◆ **ОТРЫВОК ДЛЯ ЧТЕНИЯ**:
--*--

Так за что бьются поборники различных углов зрения и точек отсчета, повсюду рассредоточенных на низинах и возвышенностях планеты? Развитие интеллекта тоже реагирует на моду, чувствительно к поветриям эпохи, колебаниям информационных потоков и, пожалуй, заоблачных атмосферных фронтов. Солидные принципы и основы, а также виды эпатажной беспринципности подвержены износу и старению, и в подходящий момент является отчаянный пророчествующий вождь и с жаром демонстрирует новейшие тараны для взятия старинных крепостей истины. На вооружение может браться самая разнообразная техника. Некоторые проводники населения в царства обетованные предлагают очистить сознание от традиционных установок, правил науки и логики, чтобы воспринять вещи якобы непосредственно. Подобные эксперименты до какой-то степени возможны, и они проводятся. Тот, кто свободен от изнуряющей добычи хлеба насущного, может натренировать мозг и волю игнорировать известные свойства предметов, законы их функционирования и взаимообмена, чтобы материальные явления, в совокупности и по отдельности, показали себя с какой-то необычной стороны. Результат можно сравнить с состоянием дикаря, никогда не покидавшего джунглей и впервые увидевшего кофемолку, компьютер, автомобиль. Для него эти механизмы будут означать нечто не сопоставимое с их ролью в цивилизованных регионах.

--*--

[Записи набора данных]

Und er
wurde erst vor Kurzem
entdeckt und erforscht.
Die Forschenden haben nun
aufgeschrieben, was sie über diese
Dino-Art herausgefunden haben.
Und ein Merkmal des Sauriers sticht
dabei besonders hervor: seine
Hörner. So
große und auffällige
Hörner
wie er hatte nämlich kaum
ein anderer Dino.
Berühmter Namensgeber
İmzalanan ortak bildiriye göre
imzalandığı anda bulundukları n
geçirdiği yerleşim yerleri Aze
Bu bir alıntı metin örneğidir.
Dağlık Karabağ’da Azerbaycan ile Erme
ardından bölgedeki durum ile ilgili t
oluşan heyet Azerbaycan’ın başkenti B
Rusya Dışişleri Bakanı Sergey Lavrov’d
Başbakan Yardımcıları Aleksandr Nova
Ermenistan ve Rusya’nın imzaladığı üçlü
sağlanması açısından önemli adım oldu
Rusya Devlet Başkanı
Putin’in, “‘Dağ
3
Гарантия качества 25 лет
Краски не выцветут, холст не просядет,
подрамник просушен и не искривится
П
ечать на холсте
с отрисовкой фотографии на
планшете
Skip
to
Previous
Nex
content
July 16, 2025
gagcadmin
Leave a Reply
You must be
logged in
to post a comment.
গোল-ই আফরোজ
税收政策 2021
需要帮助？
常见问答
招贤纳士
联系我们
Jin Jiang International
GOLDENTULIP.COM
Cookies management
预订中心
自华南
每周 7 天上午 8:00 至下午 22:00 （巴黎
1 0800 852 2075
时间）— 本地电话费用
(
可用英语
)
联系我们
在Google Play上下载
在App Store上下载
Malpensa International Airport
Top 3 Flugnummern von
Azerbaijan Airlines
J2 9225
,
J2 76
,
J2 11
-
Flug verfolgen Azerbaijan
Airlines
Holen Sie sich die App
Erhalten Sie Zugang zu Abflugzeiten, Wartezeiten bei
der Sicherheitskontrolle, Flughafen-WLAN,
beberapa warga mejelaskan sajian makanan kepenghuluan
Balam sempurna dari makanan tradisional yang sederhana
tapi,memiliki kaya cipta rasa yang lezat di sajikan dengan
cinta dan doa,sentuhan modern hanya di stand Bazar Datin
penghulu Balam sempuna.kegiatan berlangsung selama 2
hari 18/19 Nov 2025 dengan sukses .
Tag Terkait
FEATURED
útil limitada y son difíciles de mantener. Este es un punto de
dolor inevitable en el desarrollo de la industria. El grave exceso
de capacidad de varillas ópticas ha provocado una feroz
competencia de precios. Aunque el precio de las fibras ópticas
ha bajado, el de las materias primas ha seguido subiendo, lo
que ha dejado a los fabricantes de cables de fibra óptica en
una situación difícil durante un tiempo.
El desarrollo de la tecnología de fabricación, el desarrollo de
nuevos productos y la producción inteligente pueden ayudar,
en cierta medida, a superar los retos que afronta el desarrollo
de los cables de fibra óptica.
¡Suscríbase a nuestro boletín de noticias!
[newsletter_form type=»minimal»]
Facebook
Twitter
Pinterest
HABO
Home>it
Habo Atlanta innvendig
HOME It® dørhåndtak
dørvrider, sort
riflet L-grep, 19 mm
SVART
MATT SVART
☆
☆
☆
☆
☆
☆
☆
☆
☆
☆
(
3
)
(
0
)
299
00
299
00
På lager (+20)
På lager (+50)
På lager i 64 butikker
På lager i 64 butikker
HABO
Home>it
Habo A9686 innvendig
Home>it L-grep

--*--

◆ **ЗАДАНИЯ**:
1. Верно ли по отрывку о развитии интеллекта каждое утверждение: (а) развитие интеллекта не зависит от моды; (б) эксперименты по очищению сознания от традиционных установок проводятся; (в) результат таких экспериментов сравнивается с состоянием дикаря, впервые увидевшего кофемолку? Ответьте «да» или «нет» и дословно процитируйте решающие слова отрывка.
2. Продолжите отрывок о развитии интеллекта, начав сразу после его последнего предложения.

◆ **ОТВЕТЫ К ЗАДАНИЯМ**:
1.
(а) Нет: «Развитие интеллекта тоже реагирует на моду».
(б) Да: «Подобные эксперименты до какой-то степени возможны, и они проводятся».
(в) Да: «Результат можно сравнить с состоянием дикаря, никогда не покидавшего джунглей и впервые увидевшего кофемолку, компьютер, автомобиль».

2.
А чем, собственно, чревато или полезно какое бы то ни было нестандартное видение всех этих вещей-не-в-себе, и стоит ли к нему стремиться? Что изменится, если при созерцании дерева не припомнится школьный курс ботаники, а кирпич предстанет не строительным материалом, а, допустим, красным или белым сгущением галактических эманаций или мазком художника из любимого медиумами параллельного (или перпендикулярного) мира? Так называемое непосредственное восприятие ничем по сути не отличается от выводов рассудка; как бы ни напрягался человек, осваивая все новые пласты фактичности, он имеет дело только с модификациями своих чувственных образов. Кажется, что, задействовав по максимуму проницательность, опыт и фантазию, немало можно откопать неожиданностей в прикомандированных к юдоли объектах. Но все дело в том, что это данности с такой родословной, что лучше бы их поскорее забрала назад рука дающего. Что представляет собой якобы самостоятельный предмет, если он меняется от способа его изучения? Ничего не представляет. Его нет. То, что поистине существует, не зависит от институтских расчетов, дилетантских просчетов или технологии переоценки ценностей. А зондирование на все лады и допросы с пристрастием фантомных явлений ни на йоту не продвинут исследователя на пути онтологического постижения мира. Воз и ныне там, где он застрял в эпоху наскальной живописи и охоты на мамонтов.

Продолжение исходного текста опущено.